Virtualization Blog

Discussions and observations on virtualization.

PCI Pass-Through on XenServer 7.0

Plenty of people have asked me over the years how to pass-through generic PCI devices to virtual machines running on XenServer. Whilst it isn't officially supported by Citrix, it's none the less perfectly possible to do; just note that your mileage may vary, because clearly it's not rigorously tested with all the possible different types of device people might want to pass-through (from TV cards, to storage controllers, to USB hubs...!).
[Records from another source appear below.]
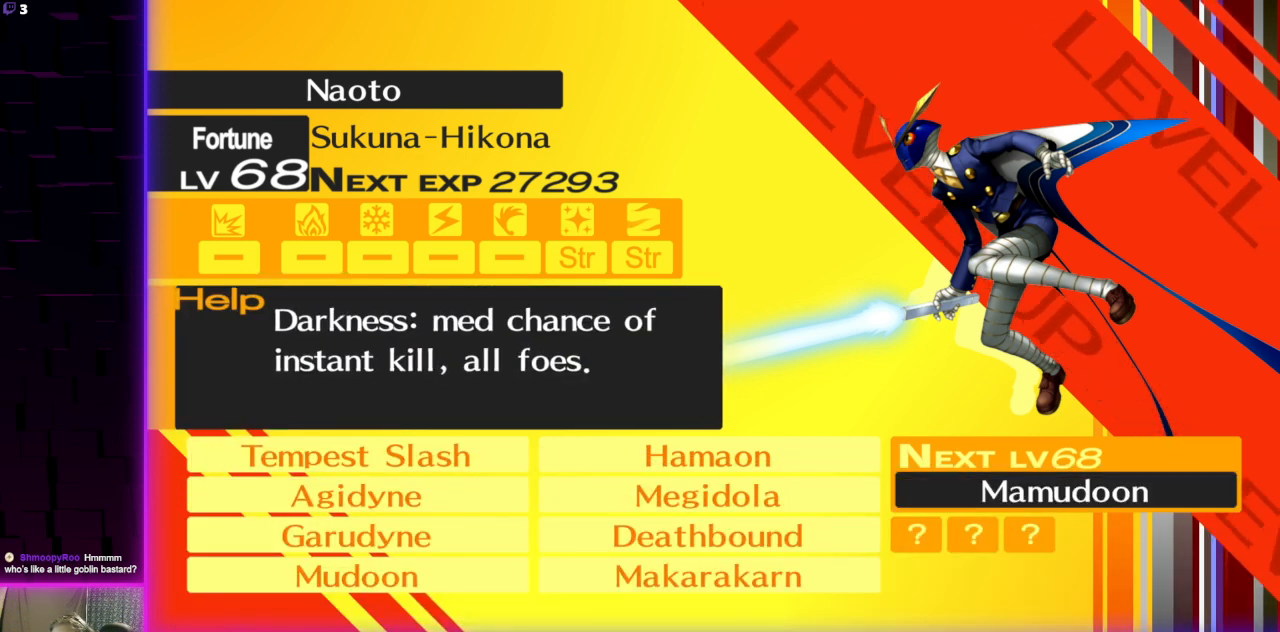
{"buttons": [], "left_stick": "center", "right_stick": "center", "events": []}
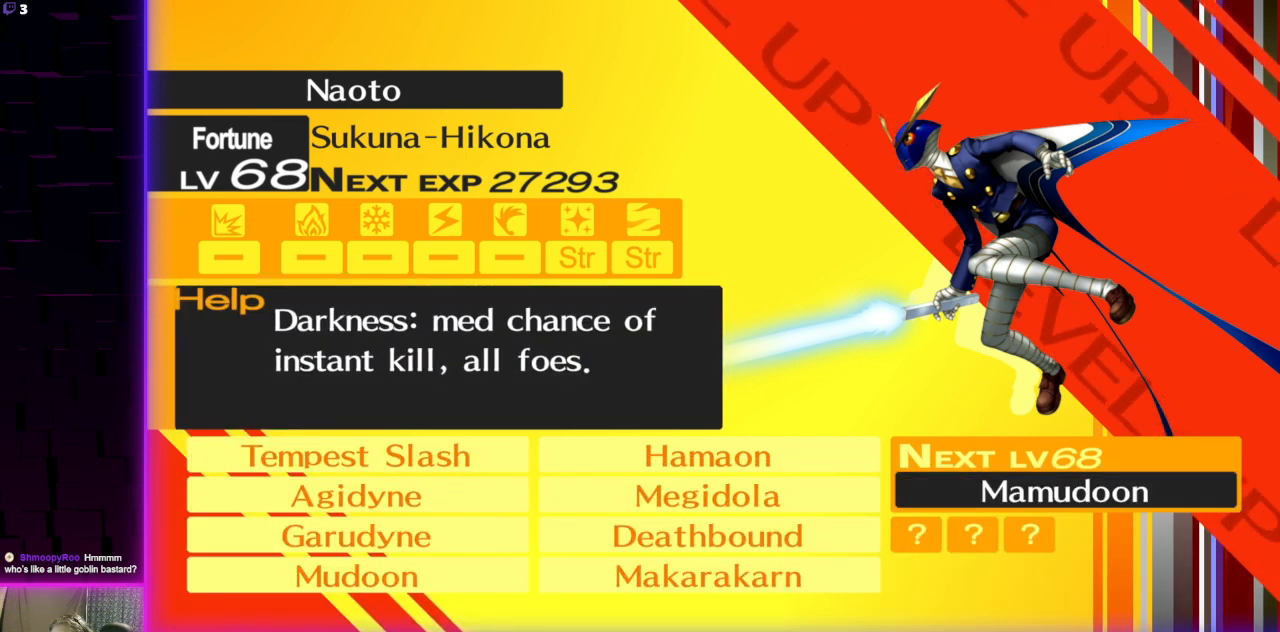
{"buttons": [], "left_stick": "center", "right_stick": "center", "events": []}
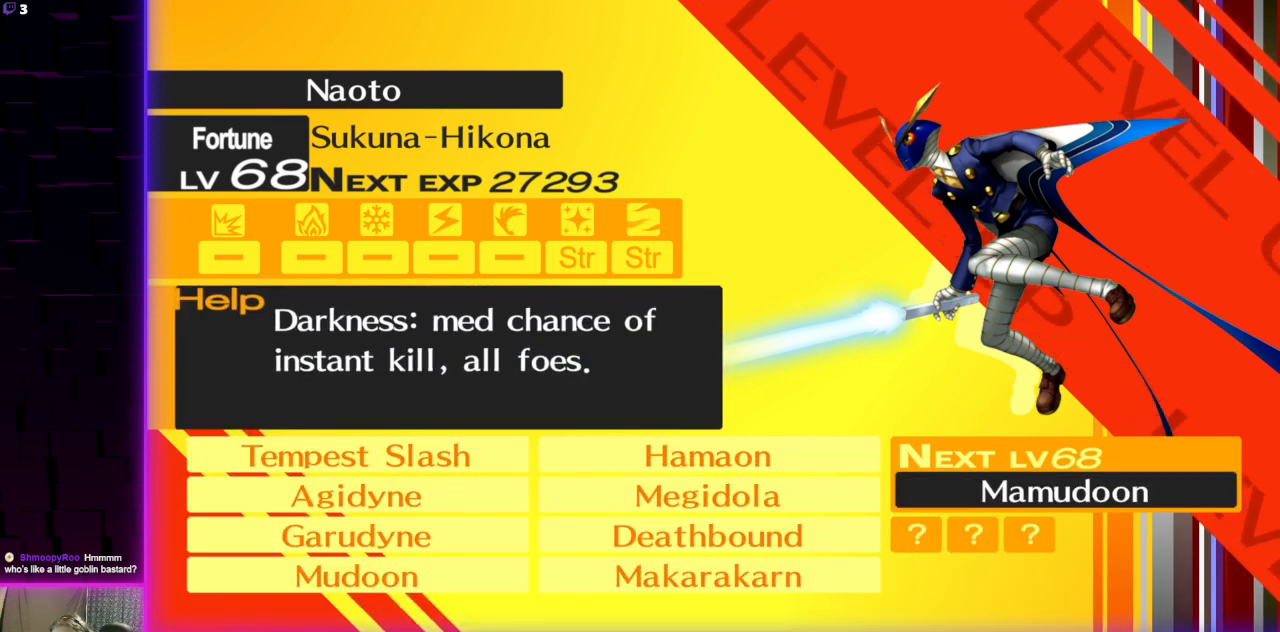
{"buttons": [], "left_stick": "center", "right_stick": "center", "events": []}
The process on XenServer 7.0 differs somewhat from previous releases, in that the Dom0 control domain is now CentOS 7.0-based, and UEFI boot (in addition to BIOS boot) is supported. Hence, I thought it would be worth writing up the latest instructions, for those who are feeling adventurous.

Of course, XenServer officially supports pass-through of GPUs to both Windows and Linux VMs, hence this territory isn't as uncharted as might first appear: pass-through in itself is fine. The wrinkles will be to do with a particular given piece of hardware.

A Short Introduction to PCI Pass-Through

Firstly, a little primer on what we're trying to do.

Your host will have a PCI bus, with multiple devices hosted on it, each with its own unique ID on the bus (more on that later; just remember this as "B:D.f"). In addition, each device has a globally unique vendor ID and device ID, which allows the operating system to look up what its human-readable name is in the PCI IDs database text file on the system. For example, vendor ID 10de corresponds to the NVIDIA Corporation, and device ID 11b4 corresponds to the Quadro K4200. Each device can then (optionally) have multiple sub-vendor and sub-device IDs, e.g. if an OEM has its own branded version of a supplier's component.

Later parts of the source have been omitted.